Published in 2016, the book tells the story of Kim Ji-young, an average stay-at-home mom with a husband and a child to take care of. Kim gives up her own career to stay at home and raise her child. Although the book lacks any escalation of conflicts, Kim’s story tackles issues of gender inequality and the glass ceiling that many women face in a powerful way that resonated with many female readers.

However, not everyone sympathized with the book. As “Kim Ji Young, Born in 1982” became a symbol of feminism, many female celebrities who uploaded posts or mentioned the book on social media had to deal with blowback and an overwhelming amount of insults from anti-feminists. Most recently, actor Seo Ji-hye who uploaded a post to her Instagram praising the book, ended up taking the post down after she was attacked with insulting comments.

The upcoming film’s stars Jung Yu-mi and Gong Yoo also faced a great deal of controversy when the news broke last September that the two would be portraying the lead roles. Jung, who plays Kim Ji-young, was bombarded with hateful comments even before she ever stepped foot on the film’s set. However, at a press conference held for the film on Monday, the two actors said that they didn’t mind the haters as much as many had feared. Instead, their desire to do the story justice was their main focus.

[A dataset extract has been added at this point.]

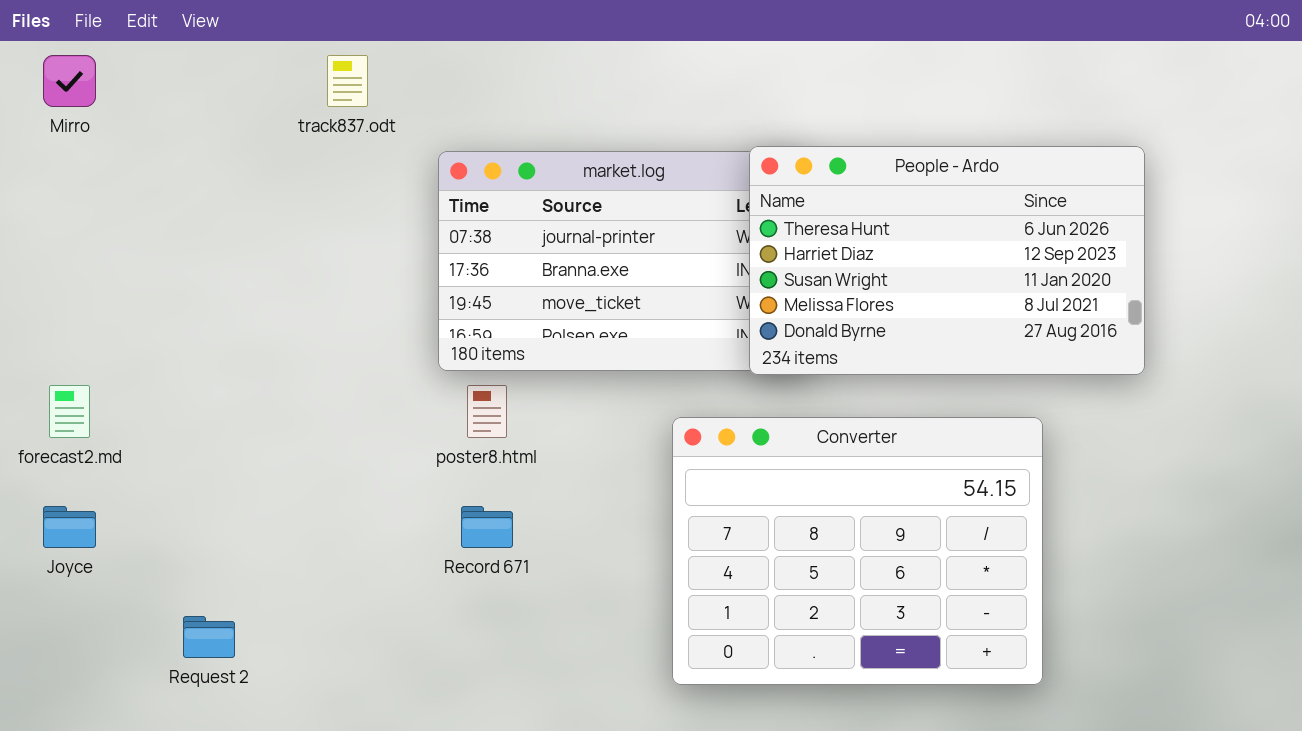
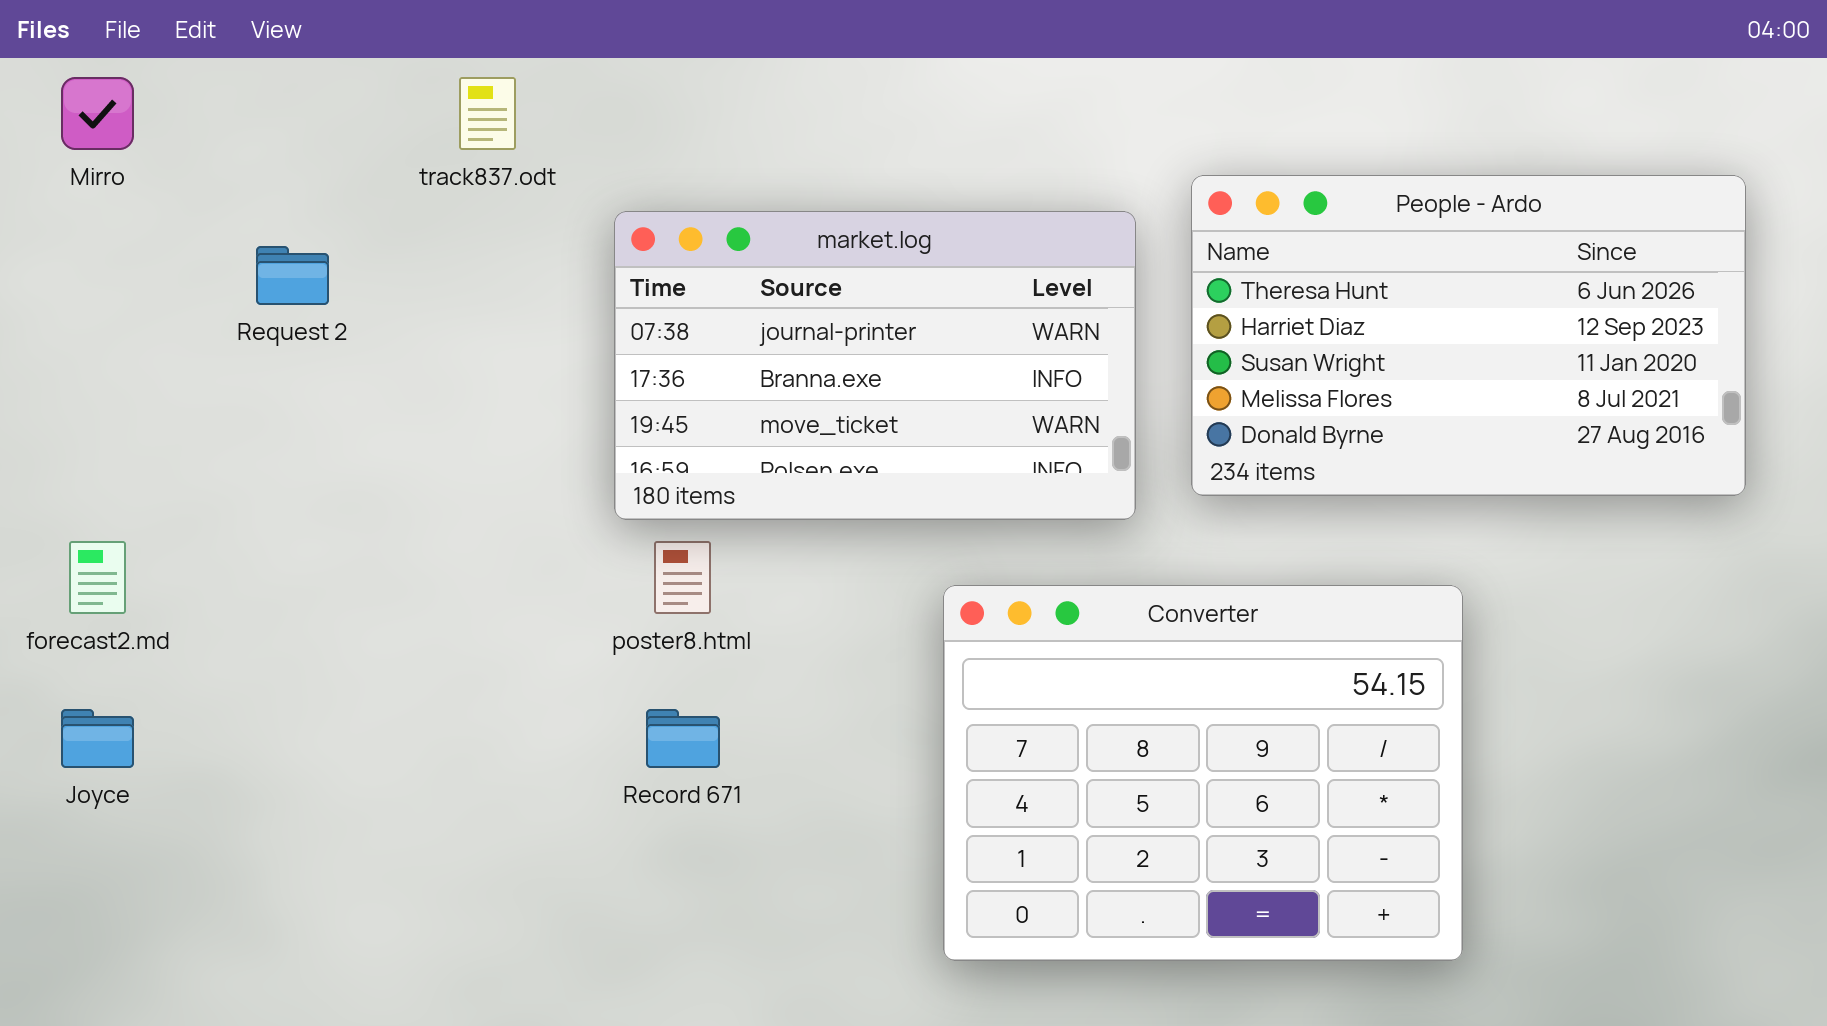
People - Ardo: [749,146,1145,375] -> [1191,175,1746,496], moved
Request 2: [183,616,235,658] -> [256,246,329,305], moved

“I read the script before I read the book,” Jung said. “After I finished reading, I think I thought a lot about my friends and family and thought about whether it was intentional or not, how I may have ignored their troubles [that I’ve felt in the script]. Although I cannot know all the feelings and worries that they feel, I wanted to feel what they must have felt [when they got married and had kids].”

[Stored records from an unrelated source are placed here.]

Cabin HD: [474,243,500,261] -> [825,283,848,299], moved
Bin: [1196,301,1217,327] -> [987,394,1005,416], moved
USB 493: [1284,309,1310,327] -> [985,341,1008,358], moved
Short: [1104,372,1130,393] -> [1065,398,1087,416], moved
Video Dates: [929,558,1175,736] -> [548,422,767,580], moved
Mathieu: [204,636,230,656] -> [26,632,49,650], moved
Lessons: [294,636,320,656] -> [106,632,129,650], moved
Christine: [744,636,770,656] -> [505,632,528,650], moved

Gong, who plays Ji-young’s husband, Dae-hyun, had also read the script first before he came across Cho’s work.

“My family was the first thing that popped into my mind after I finished reading the script,” Gong said. “I hardly ever cry after I read, but this was one of those rare moments. There was a part of Dae-hyun that I really connected to, as if I was actually playing him. I became Dae-hyun merely through reading the script, and that’s when I instinctively thought that I should do this. I also thought a lot about my family, and I called my mom afterwards to thank her for raising me.”

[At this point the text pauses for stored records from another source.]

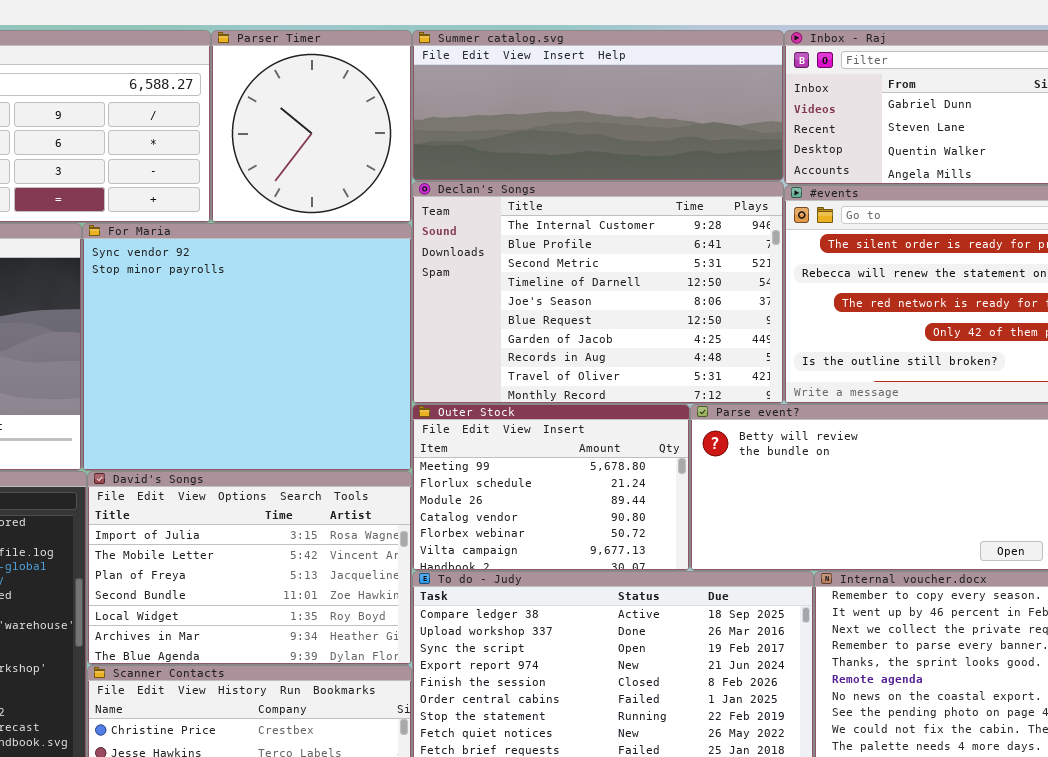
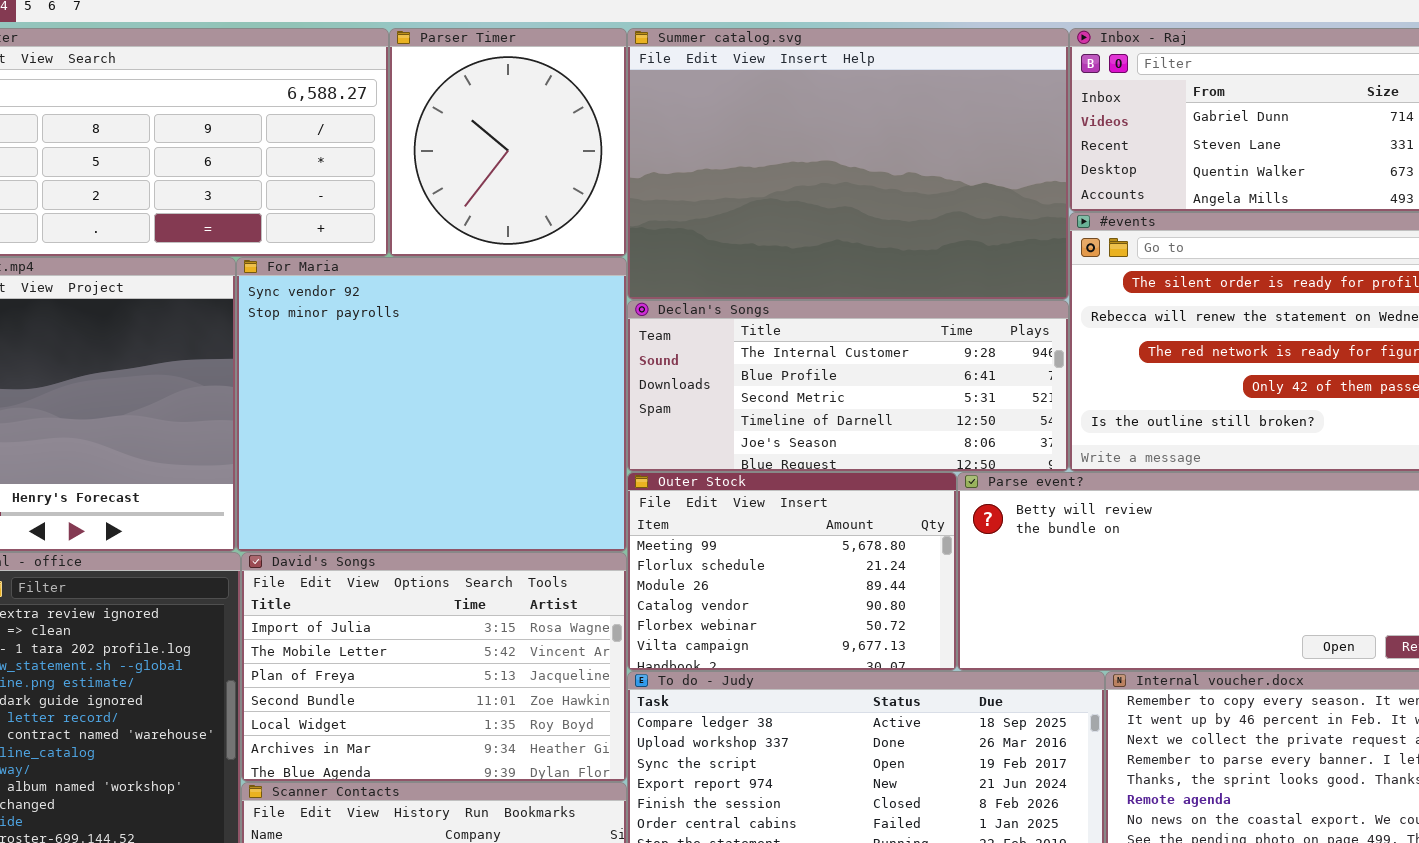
Summer catalog.svg: [412,30,784,181] -> [627,28,1069,300], resized
Declan's Songs: [412,181,784,404] -> [627,300,1069,472], resized

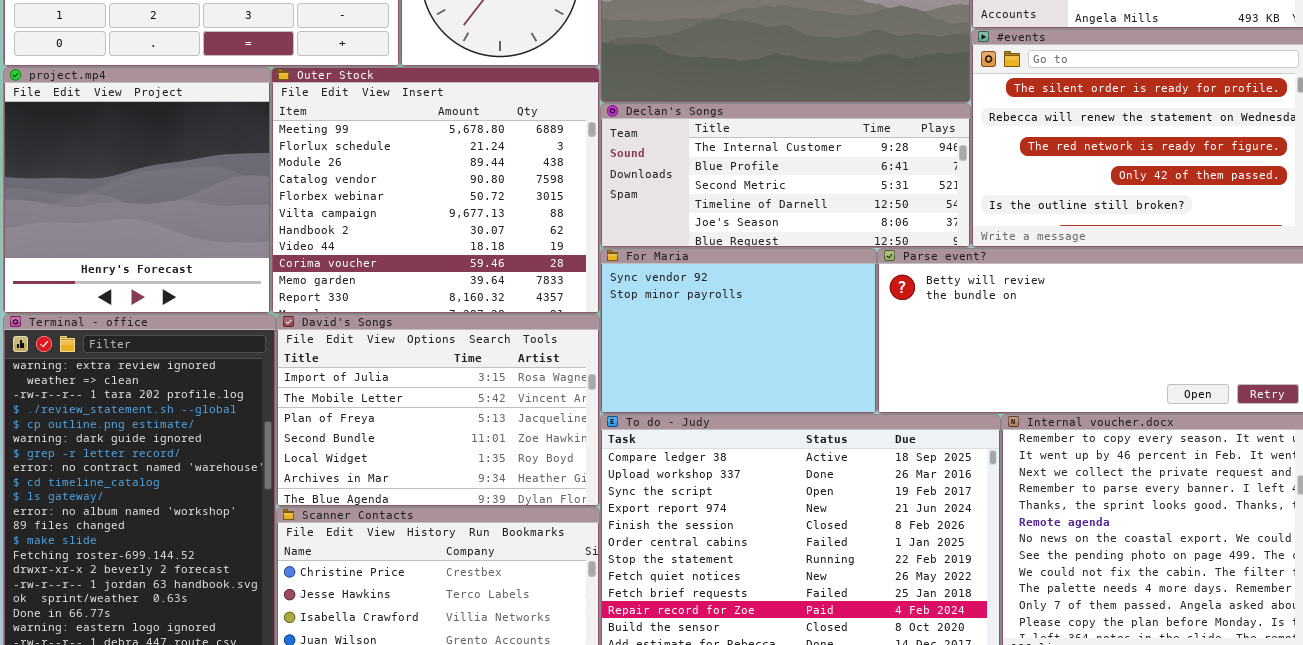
For Maria: [236,257,627,552] -> [600,248,877,414], moved, resized
Outer Stock: [627,472,957,671] -> [271,67,600,314], moved, resized

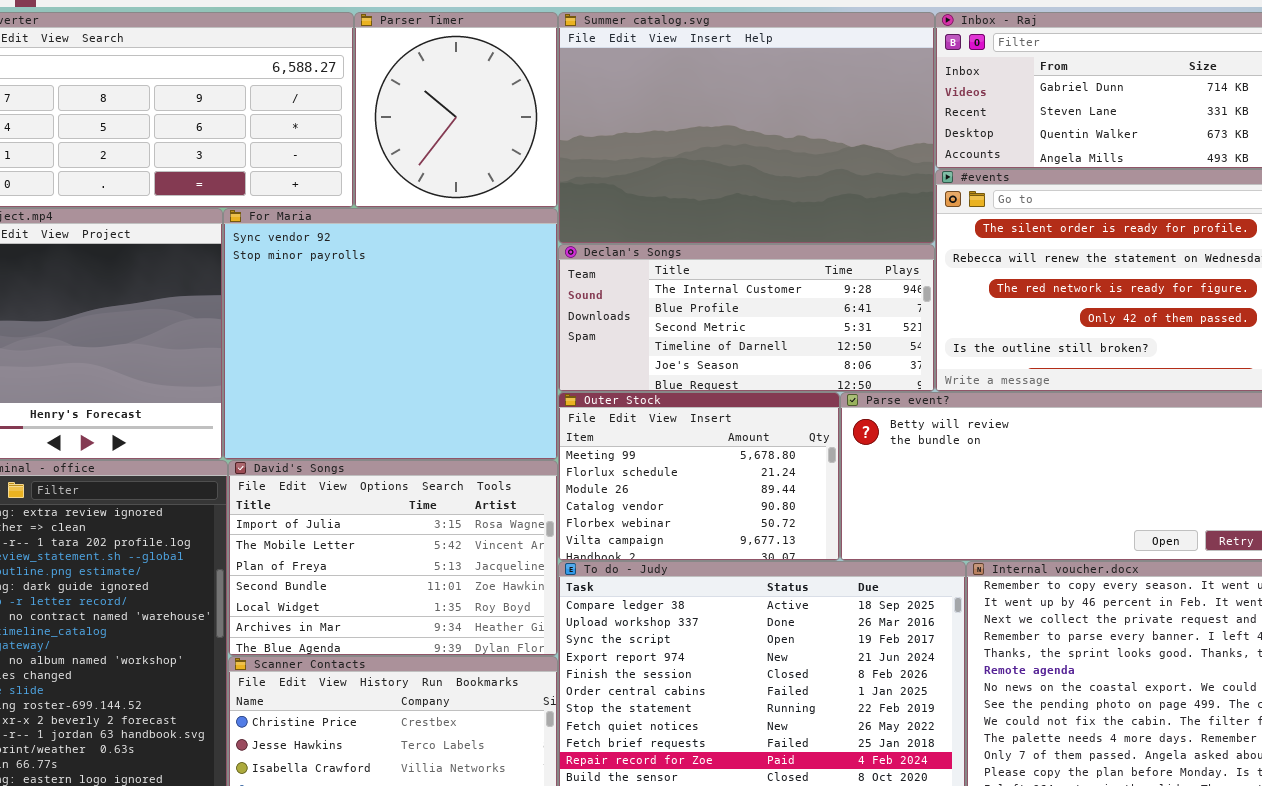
Outer Stock: [271,67,600,314] -> [558,392,840,561], moved, resized
For Maria: [600,248,877,414] -> [223,208,558,460], moved, resized

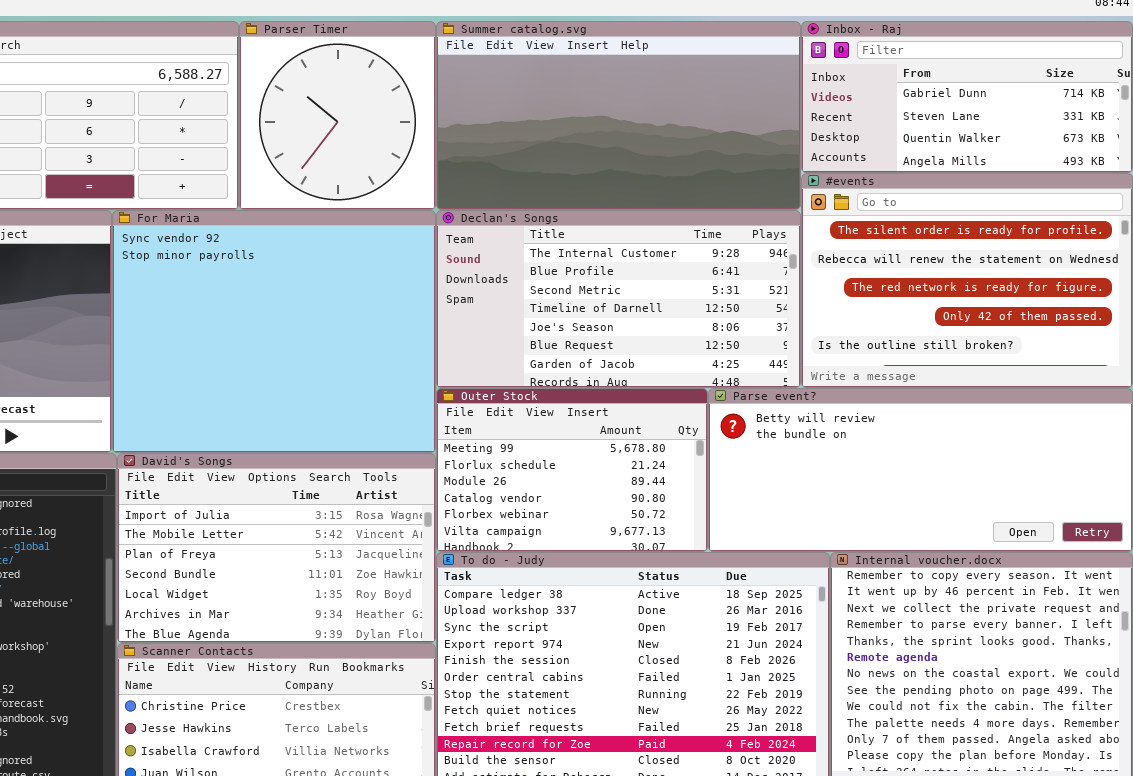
Summer catalog.svg: [558,12,935,244] -> [436,21,801,210], resized
Declan's Songs: [558,244,935,392] -> [436,210,801,388], resized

This is director Kim Do-young’s debut feature film. Kim previously told her own story in the short film “The Monologue,” which she directed and starred in. After the film received the Audience Award in the 17th Mise-en-scene Short Film Festival, she got a call from Lotte Entertainment proposing that she direct the “Kim Ji-young, Born 1982” film.

“‘The Monlogue’ was about an actor whose career is cut off as she raises her own children,” Kim said. “I was grateful that the company reached out to me, and I know what it means to have [a movie about] such a topic come out as a commercial film. The original book had already raised a lot of questions, and I contemplated long and hard about how to turn the book into a film narrative without distorting the original message of the story.”

The two actors praised the director’s methods.

“I hope other directors who have worked with me hear this out without any judgements,” Gong said. “Because Kim is an actor herself, she clearly knows how an actor feels and views their work. So when she gives directions, it’s very simple and clear-cut, but she knows how we feel and draws out the best of us.”

Jung agreed with Gong. “Especially in scenes where I had to interact emotionally with the child, I received a lot of pointers from Kim [about being a mother]. Since her advice comes from her own experience of raising children, I trusted her completely.”

Overall, the actors and the director hope that the film can bring about fruitful discussions and create an atmosphere for people regardless of gender and age to open up about their own troubles that they may have struggled to share before.

“I know that differences in perspectives always exist, and [I believe] there’s no clear right and wrong to any side,” Gong said carefully. “I chose to star in a film that I, as an actor, thought contained views that I sympathized with and I did my best to portray the role. There’s nothing we can hope for more than our intentions coming across through the screen to the audience.”